Zeeman effect exercise

[fluidistic]

Homework Statement

The $\alpha$ lines of Paschen in the hydrogen spectrum are due to transitions $n=4 \to n=3$. Identify the allowed $4p \to 3d$ transitions and determine the change in wavelength for each transition if there's an external B field of 2T.

Homework Equations

$\Delta E=m_l \mu _B B$.
$E=\frac{hc}{\lambda}$.

The Attempt at a Solution

I graphed all transitions possible (it's an enormous mess).
Now say I want to calculate the difference of wavelength of with and without the magnetic field for the transition 4p, m=0 and 3d, m=1 (it's allowed). I have that $m_l=1$.
So applying the first formula I gave, this gives $\Delta E \approx 1.85 \times 10^{-23}J=1.16\times 10^{-4}eV$.
Applying the second formula this gives me $\Delta \lambda \approx 0.01 m$.
I know this result is totally senseless. It's way too big, enormous. From memory Paschen lines are in the near infrared so about 800 nm and a bit up.
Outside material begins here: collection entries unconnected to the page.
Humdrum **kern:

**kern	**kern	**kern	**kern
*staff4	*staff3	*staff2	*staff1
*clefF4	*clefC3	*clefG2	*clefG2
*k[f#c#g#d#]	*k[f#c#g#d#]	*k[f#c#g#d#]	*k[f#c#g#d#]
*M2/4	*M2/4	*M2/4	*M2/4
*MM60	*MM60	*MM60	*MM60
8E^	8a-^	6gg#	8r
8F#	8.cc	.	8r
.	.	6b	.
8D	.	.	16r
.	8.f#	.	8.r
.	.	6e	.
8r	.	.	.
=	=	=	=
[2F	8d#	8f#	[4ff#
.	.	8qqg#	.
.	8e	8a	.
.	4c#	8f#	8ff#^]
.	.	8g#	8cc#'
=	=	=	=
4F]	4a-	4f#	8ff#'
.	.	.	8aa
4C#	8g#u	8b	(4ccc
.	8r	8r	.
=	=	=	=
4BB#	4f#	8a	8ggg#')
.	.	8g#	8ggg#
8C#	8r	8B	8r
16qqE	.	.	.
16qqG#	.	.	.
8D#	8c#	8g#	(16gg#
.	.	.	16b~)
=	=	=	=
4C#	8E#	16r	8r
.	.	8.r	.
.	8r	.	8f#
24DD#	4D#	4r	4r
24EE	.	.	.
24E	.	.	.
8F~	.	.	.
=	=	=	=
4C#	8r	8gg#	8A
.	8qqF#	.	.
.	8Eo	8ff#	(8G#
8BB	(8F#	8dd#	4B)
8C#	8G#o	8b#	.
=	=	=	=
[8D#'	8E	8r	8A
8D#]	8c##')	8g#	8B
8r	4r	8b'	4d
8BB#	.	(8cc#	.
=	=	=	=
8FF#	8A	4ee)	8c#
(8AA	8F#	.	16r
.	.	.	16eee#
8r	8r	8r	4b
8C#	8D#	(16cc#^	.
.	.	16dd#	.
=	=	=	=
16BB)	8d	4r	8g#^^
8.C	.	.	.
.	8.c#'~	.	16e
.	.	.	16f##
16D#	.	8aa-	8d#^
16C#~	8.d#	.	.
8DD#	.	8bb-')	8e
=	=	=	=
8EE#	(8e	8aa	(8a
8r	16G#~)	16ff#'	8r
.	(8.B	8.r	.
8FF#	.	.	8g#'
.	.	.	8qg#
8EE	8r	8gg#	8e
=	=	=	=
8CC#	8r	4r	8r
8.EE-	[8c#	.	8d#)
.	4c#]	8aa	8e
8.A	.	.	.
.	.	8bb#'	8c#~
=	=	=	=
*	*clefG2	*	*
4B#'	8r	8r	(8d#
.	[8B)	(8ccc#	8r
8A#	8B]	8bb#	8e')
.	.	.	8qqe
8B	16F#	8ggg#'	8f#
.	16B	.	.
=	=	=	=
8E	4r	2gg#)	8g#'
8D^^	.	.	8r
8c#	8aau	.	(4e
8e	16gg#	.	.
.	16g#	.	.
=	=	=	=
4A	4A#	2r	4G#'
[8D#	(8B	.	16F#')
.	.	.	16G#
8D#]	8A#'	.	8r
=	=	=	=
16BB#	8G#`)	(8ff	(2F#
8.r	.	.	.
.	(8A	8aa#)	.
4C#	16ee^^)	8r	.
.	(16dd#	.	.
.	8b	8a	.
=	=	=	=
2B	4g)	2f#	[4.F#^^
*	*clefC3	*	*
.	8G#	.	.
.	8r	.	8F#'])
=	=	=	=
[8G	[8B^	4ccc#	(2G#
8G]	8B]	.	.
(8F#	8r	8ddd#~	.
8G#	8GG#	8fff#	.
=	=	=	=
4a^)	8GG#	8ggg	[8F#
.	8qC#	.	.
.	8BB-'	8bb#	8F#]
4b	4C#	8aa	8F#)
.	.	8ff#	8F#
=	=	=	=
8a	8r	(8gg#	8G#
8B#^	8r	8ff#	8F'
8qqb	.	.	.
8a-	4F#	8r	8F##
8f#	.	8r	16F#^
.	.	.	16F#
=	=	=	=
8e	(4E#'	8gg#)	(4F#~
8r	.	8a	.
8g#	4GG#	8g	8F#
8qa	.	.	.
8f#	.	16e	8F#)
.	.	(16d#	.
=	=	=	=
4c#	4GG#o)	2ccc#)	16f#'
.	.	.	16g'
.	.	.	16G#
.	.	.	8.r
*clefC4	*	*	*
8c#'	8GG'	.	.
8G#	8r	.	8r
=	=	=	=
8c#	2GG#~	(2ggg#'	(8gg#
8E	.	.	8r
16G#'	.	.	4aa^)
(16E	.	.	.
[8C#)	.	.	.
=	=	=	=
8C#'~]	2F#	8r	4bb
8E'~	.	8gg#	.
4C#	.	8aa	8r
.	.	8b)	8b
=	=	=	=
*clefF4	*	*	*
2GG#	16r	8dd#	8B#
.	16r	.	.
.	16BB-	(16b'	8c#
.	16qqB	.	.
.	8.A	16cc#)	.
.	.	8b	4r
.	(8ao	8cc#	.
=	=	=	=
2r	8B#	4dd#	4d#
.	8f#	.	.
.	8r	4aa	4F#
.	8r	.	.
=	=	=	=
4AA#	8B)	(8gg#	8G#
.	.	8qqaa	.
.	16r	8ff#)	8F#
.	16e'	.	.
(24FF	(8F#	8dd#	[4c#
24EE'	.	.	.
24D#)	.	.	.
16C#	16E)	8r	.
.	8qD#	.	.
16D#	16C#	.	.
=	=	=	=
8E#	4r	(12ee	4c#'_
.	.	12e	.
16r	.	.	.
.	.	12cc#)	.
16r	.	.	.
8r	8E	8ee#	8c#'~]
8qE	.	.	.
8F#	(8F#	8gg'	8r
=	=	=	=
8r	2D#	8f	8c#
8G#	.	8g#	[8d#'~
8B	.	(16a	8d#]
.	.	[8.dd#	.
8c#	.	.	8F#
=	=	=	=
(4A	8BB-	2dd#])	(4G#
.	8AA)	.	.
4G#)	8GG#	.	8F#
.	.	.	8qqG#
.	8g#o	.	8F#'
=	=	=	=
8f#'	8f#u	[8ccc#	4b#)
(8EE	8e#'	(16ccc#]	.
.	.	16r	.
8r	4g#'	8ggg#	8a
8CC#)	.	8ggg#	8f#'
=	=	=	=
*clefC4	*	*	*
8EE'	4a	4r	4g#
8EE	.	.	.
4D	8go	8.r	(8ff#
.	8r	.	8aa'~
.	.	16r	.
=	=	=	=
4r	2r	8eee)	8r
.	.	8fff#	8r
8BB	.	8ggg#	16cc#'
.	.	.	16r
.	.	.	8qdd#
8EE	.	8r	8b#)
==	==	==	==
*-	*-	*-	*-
Nothing like 0.01m!
I really don't know what I'm doing wrong.
I would appreciate some help.

 

[fluidistic]

Nevermind, the approach is right. I just made a calculator mistake with the product "hc".

 

[Redbelly98]

Hi! Glad it worked out.

By the way, both eV energy units and the product hc comes up so frequently in quantum mechanics that it's a good idea to remember (or right down, wherever you have a list of physics constants) it's value:

hc = 1240. eV-nm​

The energy-wavelength conversions will go quicker that way.

 

[fluidistic]

Hi! Glad it worked out.

By the way, both eV energy units and the product hc comes up so frequently in quantum mechanics that it's a good idea to remember (or right down, wherever you have a list of physics constants) it's value:

hc = 1240. eV-nm​

The energy-wavelength conversions will go quicker that way.

Thank you for your concern. And yes, I agree with you, I'll get "hc" in eV*nm into my formula sheet.